Your example code was syntactically and semantically broken (e.g. pipefd2 not decared, confusion between pipefd and pipefd2, etc.) Since this smells like homework, please make sure you understand my annotations below and ask more if you need to. I've omitted error checks on pipe, fork and dup, but they should be there, ideally.

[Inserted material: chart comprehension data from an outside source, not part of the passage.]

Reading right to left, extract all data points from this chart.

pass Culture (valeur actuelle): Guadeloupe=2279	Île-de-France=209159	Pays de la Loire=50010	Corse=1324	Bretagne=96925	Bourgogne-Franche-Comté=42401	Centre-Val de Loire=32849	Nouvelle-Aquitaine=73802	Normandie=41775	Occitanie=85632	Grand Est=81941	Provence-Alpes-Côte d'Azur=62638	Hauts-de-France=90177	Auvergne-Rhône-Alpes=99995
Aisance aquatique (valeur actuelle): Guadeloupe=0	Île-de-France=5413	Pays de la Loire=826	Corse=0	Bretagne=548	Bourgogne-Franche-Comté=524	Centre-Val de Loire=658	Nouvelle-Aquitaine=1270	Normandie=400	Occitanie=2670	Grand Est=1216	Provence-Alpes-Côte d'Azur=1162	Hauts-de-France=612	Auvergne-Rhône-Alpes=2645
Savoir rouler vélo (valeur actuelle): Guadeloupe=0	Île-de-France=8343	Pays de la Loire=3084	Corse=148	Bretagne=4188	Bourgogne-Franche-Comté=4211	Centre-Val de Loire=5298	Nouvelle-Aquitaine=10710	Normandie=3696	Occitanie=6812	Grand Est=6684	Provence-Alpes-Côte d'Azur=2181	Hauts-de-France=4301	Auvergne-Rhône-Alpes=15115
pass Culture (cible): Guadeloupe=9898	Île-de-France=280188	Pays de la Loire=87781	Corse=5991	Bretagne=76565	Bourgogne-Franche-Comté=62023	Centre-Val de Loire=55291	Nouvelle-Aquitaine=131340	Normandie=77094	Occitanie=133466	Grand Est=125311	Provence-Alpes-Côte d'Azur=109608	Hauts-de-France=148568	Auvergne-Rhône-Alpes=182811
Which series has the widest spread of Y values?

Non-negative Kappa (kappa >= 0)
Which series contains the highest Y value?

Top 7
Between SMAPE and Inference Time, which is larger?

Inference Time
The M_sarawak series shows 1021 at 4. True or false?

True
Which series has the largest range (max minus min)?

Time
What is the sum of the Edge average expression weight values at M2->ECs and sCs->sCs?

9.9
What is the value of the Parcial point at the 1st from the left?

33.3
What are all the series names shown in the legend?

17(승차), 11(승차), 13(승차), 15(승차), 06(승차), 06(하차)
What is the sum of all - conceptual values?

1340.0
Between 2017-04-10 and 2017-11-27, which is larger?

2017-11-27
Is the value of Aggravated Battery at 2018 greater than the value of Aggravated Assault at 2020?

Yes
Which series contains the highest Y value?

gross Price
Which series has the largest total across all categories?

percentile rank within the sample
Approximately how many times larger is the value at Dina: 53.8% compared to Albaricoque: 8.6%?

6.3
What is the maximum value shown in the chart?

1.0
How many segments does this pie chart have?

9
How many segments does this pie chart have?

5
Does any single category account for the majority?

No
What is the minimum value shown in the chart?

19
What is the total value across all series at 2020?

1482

int main(int argc, char *argv[]) {
    int pipefd[2];
    pid_t ls_pid, wc_pid;

    pipe(pipefd);

    // this child is generating output to the pipe
    //
    if ((ls_pid = fork()) == 0) {
        // attach stdout to the left side of pipe
        // and inherit stdin and stdout from parent
        dup2(pipefd[1],STDOUT_FILENO);
        close(pipefd[0]);              // not using the right side

        execl("/bin/ls", "ls","-al", NULL);
        perror("exec ls failed");
        exit(EXIT_FAILURE);
    } 

    // this child is consuming input from the pipe
    //
    if ((wc_pid = fork()) == 0) {
        // attach stdin to the right side of pipe
        // and inherit stdout and stderr from parent
        dup2(pipefd[0], STDIN_FILENO);

        close(pipefd[1]);              // not using the left side
        execl("/usr/bin/wc", "wc", NULL);
        perror("exec wc failed");
        exit(EXIT_FAILURE);
    }

    // explicitly not waiting for ls_pid here
    // wc_pid isn't even my child, it belongs to ls_pid

    return EXIT_SUCCESS;
}
msw
It is **not** true that closing one `dup`'d file descriptor closes the other. Closing one just removes one handle to the open file. The file itself is not closed until all `dup`'d file descriptors to it are closed.
caf
Oh, and you *should* close the `pipefd` file descriptors in the parent - it doesn't need them (and the reading child won't see end-of-file until the parent closes its handle on the writing end). Again, `close()` only gets rid of the handle you pass it, the underlying pipe isn't closed until *all* of the handles to it, in *every* process, are closed.
caf
How right you are, caf, corrected, thanks.